**TEXTO PROPORCIONADO**:
══════════
PARA
Lo que somos, a Dios se lo debemos. El nos ha creado por medio de Cristo Jesús, para que hagamos el bien. (Efesios 2:10)
Para es un proposición que indica destino, propósito o sentido. Hay momentos de lucidez (cada vez menos debido a la saturación que producen las redes sociales) en los cuales tal vez nos preguntamos para qué hemos sido creados, qué sentido tiene nuestra vida en Cristo ¿Esperar a que venga la eternidad y nos pasemos la misma en un eterno culto de adoración y alabanza?
Efesios nos da una clave y es tan simple, como tantas otras cosas en el seguimiento del Maestro, que pasa desapercibida. Has sido creado para que practiques el bien, para que bendigas a otros de parte del Señor, les hagas la vida más fácil, les muestres que Dios continua teniendo interés por ellos y a través de sus hijos, tú y yo, está comprometido en bendecir.
══════════
**EXTRACTOS DE DATOS**:
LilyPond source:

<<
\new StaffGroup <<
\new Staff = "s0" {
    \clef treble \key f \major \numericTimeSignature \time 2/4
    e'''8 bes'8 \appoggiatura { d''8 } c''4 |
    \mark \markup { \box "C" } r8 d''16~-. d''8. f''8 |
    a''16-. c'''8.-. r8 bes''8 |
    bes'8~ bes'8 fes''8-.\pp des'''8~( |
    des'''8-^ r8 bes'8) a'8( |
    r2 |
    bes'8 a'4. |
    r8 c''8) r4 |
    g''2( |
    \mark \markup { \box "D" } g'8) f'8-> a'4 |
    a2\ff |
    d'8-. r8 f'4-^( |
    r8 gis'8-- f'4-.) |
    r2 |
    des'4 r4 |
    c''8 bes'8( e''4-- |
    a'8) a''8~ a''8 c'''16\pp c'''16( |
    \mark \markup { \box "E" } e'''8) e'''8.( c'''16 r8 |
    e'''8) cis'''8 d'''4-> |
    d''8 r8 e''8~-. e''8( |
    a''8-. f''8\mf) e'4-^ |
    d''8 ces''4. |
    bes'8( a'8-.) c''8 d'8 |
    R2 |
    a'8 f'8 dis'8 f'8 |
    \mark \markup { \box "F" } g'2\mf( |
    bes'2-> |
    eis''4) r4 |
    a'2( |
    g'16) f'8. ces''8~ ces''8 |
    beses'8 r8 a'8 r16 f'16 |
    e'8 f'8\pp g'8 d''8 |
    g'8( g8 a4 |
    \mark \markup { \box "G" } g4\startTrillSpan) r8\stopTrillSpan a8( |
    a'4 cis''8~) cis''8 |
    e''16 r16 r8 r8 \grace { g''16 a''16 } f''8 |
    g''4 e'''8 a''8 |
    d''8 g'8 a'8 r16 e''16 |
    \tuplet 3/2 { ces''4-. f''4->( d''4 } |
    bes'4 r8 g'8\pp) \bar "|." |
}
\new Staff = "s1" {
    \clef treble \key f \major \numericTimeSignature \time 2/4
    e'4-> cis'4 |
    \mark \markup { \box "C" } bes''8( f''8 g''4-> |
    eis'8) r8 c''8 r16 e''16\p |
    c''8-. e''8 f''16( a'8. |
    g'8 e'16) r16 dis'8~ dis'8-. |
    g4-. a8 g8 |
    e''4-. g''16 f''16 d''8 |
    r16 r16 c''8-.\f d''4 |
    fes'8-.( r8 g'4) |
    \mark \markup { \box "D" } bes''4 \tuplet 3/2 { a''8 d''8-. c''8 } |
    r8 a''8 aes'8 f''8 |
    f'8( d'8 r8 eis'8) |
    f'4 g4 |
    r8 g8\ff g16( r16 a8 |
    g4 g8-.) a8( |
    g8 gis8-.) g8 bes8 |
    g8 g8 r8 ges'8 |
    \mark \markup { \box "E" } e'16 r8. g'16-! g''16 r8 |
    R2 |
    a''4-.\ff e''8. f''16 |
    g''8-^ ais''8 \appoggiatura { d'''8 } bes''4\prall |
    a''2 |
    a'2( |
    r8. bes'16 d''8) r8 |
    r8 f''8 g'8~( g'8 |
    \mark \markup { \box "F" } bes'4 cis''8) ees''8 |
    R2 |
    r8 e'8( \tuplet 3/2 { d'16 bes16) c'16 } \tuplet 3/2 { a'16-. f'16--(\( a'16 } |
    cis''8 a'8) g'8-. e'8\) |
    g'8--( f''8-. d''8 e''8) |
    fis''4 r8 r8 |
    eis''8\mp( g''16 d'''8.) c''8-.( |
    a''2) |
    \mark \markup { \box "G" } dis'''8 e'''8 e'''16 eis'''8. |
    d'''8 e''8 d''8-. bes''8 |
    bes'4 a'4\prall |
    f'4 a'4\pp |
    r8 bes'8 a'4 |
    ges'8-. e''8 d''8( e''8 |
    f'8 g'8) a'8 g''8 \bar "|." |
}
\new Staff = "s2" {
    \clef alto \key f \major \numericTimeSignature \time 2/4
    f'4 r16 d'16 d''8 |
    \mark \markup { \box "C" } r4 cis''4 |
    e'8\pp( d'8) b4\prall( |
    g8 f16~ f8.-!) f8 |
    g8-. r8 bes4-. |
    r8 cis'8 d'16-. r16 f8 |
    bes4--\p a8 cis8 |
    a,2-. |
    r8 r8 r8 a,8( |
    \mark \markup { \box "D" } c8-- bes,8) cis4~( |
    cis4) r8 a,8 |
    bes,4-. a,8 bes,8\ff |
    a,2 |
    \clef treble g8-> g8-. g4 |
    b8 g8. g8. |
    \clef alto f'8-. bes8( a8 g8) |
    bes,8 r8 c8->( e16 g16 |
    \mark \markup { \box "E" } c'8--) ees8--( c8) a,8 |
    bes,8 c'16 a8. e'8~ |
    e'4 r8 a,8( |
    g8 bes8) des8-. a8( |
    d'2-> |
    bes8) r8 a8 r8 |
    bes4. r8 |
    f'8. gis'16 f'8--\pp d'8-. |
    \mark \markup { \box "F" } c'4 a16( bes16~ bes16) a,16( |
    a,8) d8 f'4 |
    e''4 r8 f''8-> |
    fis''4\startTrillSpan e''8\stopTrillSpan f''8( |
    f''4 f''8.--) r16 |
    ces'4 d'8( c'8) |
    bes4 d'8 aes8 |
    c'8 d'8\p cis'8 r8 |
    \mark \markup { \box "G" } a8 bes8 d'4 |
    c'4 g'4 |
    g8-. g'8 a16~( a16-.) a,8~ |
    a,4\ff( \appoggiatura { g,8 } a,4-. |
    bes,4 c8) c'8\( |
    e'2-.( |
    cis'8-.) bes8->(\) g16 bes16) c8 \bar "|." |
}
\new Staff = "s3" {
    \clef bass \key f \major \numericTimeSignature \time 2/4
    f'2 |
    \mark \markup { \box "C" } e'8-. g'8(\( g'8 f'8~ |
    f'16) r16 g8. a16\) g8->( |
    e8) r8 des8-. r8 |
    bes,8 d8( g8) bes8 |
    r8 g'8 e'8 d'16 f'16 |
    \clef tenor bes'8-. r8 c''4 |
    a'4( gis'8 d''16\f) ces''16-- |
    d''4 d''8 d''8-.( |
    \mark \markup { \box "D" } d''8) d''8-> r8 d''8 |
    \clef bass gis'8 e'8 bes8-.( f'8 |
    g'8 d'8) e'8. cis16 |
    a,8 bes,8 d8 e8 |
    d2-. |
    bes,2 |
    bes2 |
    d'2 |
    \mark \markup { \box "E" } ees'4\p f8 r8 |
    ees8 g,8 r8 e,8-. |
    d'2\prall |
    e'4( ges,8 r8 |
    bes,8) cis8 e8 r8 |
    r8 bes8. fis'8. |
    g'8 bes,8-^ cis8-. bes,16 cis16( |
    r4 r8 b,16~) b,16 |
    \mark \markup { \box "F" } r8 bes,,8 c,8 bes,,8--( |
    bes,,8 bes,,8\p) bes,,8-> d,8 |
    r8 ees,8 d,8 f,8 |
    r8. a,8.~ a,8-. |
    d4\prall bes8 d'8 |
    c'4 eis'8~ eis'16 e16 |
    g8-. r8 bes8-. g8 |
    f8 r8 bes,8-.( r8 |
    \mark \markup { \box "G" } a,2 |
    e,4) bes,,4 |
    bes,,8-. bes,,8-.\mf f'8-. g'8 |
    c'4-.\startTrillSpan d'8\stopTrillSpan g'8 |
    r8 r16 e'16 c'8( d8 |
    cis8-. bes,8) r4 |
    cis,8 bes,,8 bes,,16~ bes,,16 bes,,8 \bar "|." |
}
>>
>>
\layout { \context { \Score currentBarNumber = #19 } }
══════════
Transcriba literalmente el fragmento del texto sobre el propósito de la vida en Cristo que comienza con las palabras "Efesios nos da" y concluye con "comprometido en bendecir.". Responda basándose exclusivamente en el texto proporcionado.

Efesios nos da una clave y es tan simple, como tantas otras cosas en el seguimiento del Maestro, que pasa desapercibida. Has sido creado para que practiques el bien, para que bendigas a otros de parte del Señor, les hagas la vida más fácil, les muestres que Dios continua teniendo interés por ellos y a través de sus hijos, tú y yo, está comprometido en bendecir.